Reverter a ociosidade de espaços tem ficado cada vez mais caro nas grandes cidades brasileiras. E essa máxima vale tanto para o poder público, como para a esfera privada. Edifícios comerciais, e residenciais também, já andam fazendo as contas para potencializar a utilização daqueles metros quadrados, que muitas vezes estão em regiões extremamente valorizadas, mas ficam vazios horas e horas ao longo dos dias. É de olho nesse potencial que a Unlog, nova denominação da Unpark desde fevereiro de 2020, aposta. Como startup logtech, cujo conceito se baseia em reinventar a utilização de espaços ociosos nas grandes cidades, transformando-as em pontos de apoio para a logística, a empresa já aumentou a sua receita em 20 vezes desde a fundação, em 2018.

 

"Nossa proposta é ser um oásis para o ecossistema de logística, oferecendo pontos de apoio que diminuam os impactos de custo, tempo e ambientais. Os bastidores da logística são um mundo árido e hostil. Ninguém se importa muito com a qualidade de vida dos entregadores, mas se esquece que isso impacta na velocidade e qualidade da entrega." - Michele Dim D'Ippolito, CEO e co-fundador da Unlog.

 

Nos últimos seis meses, a Unlog fechou contratos com gigantes dos segmentos de bebidas, tabaco e medicamentos. E sabe que há espaço para mais.

 

"A mudança de nome não só preserva os valores e o compromisso dos serviços aos clientes já estabelecidos, mas também amplia os negócios no hub de logística e na mobilidade para empresas."

 

Hoje, a Unlog está desenhada em quatro frentes de negócios, que funcionam como produtos da startup. São elas, Unpod, Undock, Unpark e Unpass.

 

“As metas de crescimento são realistas, mas vão demandar um fluxo de caixa consistente, por isso abrimos uma nova rodada de captação focada em investidores que tem em seu radar o segmento de logística que é uma das grandes promessas dos próximos anos.” -  Samantha Barbieri, co-fundadora da Unlog.

 

Unpod

O Unpod, cuja ideia é ter smartlockders multifuncionais que podem ser usados como pick-up points e nano crossdocks, já entrou no radar de multinacionais.
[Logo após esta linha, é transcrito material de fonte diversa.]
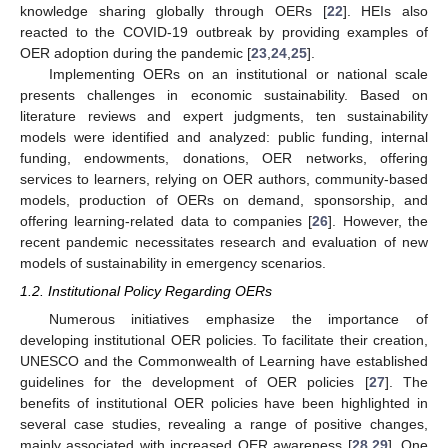
knowledge sharing globally through OERs [
22
]. HEIs also
reacted to the COVID-19 outbreak by providing examples of
OER adoption during the pandemic [
23
,
24
,
25
].
Implementing OERs on an institutional or national scale
presents challenges in economic sustainability. Based on
literature reviews and expert judgments, ten sustainability
models were identified and analyzed: public funding, internal
funding, endowments, donations, OER networks, offering
services to learners, relying on OER authors, community-based
models, production of OERs on demand, sponsorship, and
offering learning-related data to companies [
26
]. However, the
recent pandemic necessitates research and evaluation of new
models of sustainability in emergency scenarios.
1.2. Institutional Policy Regarding OERs
Numerous initiatives emphasize the importance of
developing institutional OER policies. To facilitate their creation,
UNESCO and the Commonwealth of Learning have established
guidelines for the development of OER policies [
27
]. The
benefits of institutional OER policies have been highlighted in
several case studies, revealing a range of positive changes,
mainly associated with increased OER awareness [
28
,
29
]. One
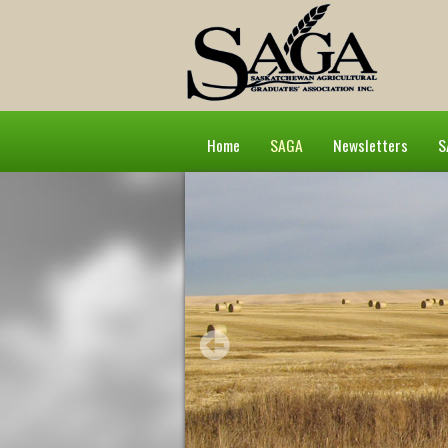
Home
SAGA
Newsletters
S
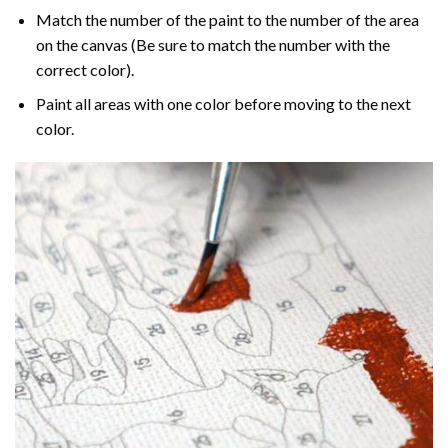
Match the number of the paint to the number of the area
on the canvas (Be sure to match the number with the
correct color).
Paint all areas with one color before moving to the next
color.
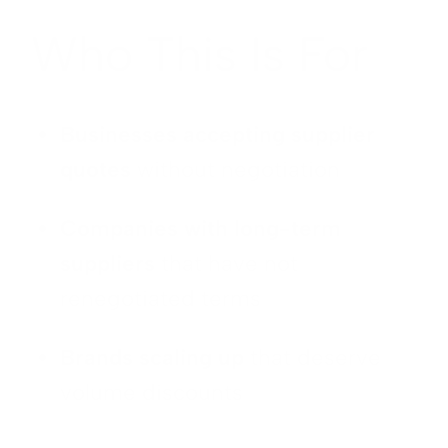
Who This Is For
Businesses accepting supplier
quotes
without negotiation
Companies with long-term
suppliers
that have not
renegotiated terms
Brands scaling up
that deserve
volume discounts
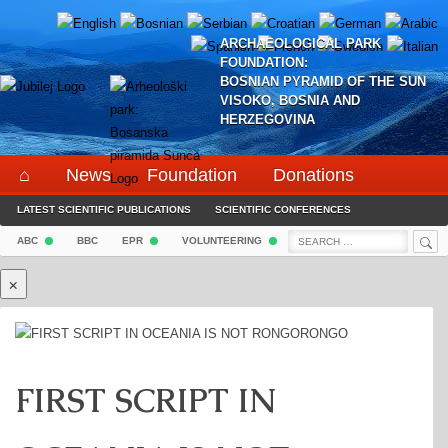
Skip
to
ARCHAEOLOGICAL PARK
content
FOUNDATION:
BOSNIAN PYRAMID OF THE SUN
VISOKO, BOSNIA AND
HERZEGOVINA
⌂
News
Foundation
Donations
LATEST SCIENTIFIC PUBLICATIONS
Project
Pyramid
Events
SCIENTIFIC CONFERENCES
Social Media
Sea
Search
HEALING TESTIMONIALS
TOURIST OFFERS
SOCIAL MEDIA
CONTACT
ABC
BBC
EPR
VOLUNTEERING
⌖
☰
for:
×
FIRST SCRIPT IN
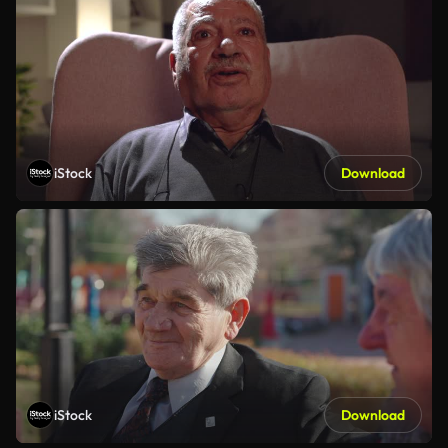
iStock
Download
iStock
Download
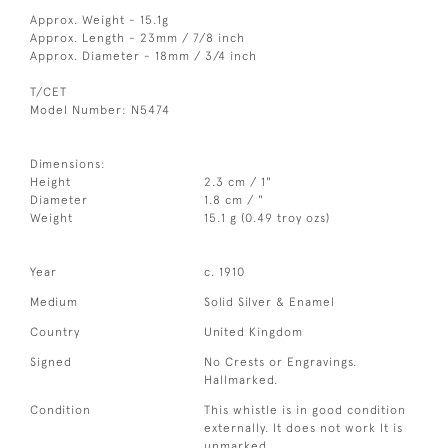
Approx. Weight - 15.1g
Approx. Length - 23mm / 7/8 inch
Approx. Diameter - 18mm / 3/4 inch
T/CET
Model Number: N5474
Dimensions:
Height
2.3 cm / 1"
Diameter
1.8 cm / "
Weight
15.1 g (0.49 troy ozs)
Year
c. 1910
Medium
Solid Silver & Enamel
Country
United Kingdom
Signed
No Crests or Engravings.
Hallmarked.
Condition
This whistle is in good condition
externally. It does not work It is
unmarked.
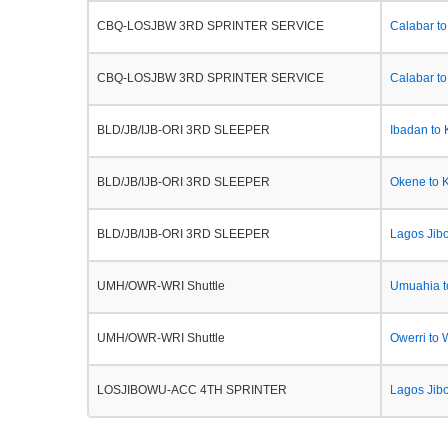
CBQ-LOSJBW 3RD SPRINTER SERVICE
Calabar t
CBQ-LOSJBW 3RD SPRINTER SERVICE
Calabar to
BLD/JB/IJB-ORI 3RD SLEEPER
Ibadan to
BLD/JB/IJB-ORI 3RD SLEEPER
Okene to 
BLD/JB/IJB-ORI 3RD SLEEPER
Lagos Jib
UMH/OWR-WRI Shuttle
Umuahia t
UMH/OWR-WRI Shuttle
Owerri to 
LOSJIBOWU-ACC 4TH SPRINTER
Lagos Jib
A Ambev fechou o primeiro pedido com a Unlog e vai iniciar a implementação da solução em abril deste ano, no Rio de Janeiro.  A ideia é ampliar a velocidade e os canais de interação com o consumidor final.
Mas o uso do Unpod não se limita ao crossdock. Há também o modelo pick-up point.


Undock

Outro produto que está na mira das multinacionais é o Undock, que são pequenos centros de distribuição urbanos de 70 a 300 m2 para crossdock e estoque avançado. O grande diferencial dessa frente de negócio é conseguir por meio da ocupação de espaços ociosos, oferecer um ponto estratégico de distribuição a um custo de metro quadrado supercompetitivo. 

 

Outras soluções

Além do Unpod e Undock, a startup de Logtech ainda oferece soluções para otimizar o uso do estacionamento. Batizado de Unpark, a ideia é ofertar uma plataforma de assinatura de estacionamento, lastreada no conceito "milk run". Em outras palavras, "milk run" remete à corrida do leiteiro, quando o entregador tinha que ir de casa em casa, e deixar na porta a garrafinha de leite cheio, e para aproveitando o trajeto, otimizar a logística e já retirar as garrafas vazias. Unpark, que agora se torna um produto, era, inclusive a antiga denominação da companhia, que a partir de fevereiro de 2020 passou a se chamar Unlog.

 

“A história da Unpark, hoje Unlog, começa em 2018, quando tivemos a ideia de conectar pessoas com vagas ociosas com quem gostaria de pagar menos para estacionar. Assim nascia o app da Unpark. Com o passar do tempo, identificamos que o modelo sofria para ganhar escala pelo aspecto cultural das grandes cidades brasileiras. Então, em julho de 2019, com um grande ativo de espaços ociosos cadastrados na mão, e com o mercado de logística sedento por inovação, resolvemos pivotar totalmente a startup e transformá-la em um hub de logística e mobilidade para empresas. Foi aí que percebemos que tínhamos mirado em uma formiga e acertado em um elefante.” - Michele Dim D'Ippolito.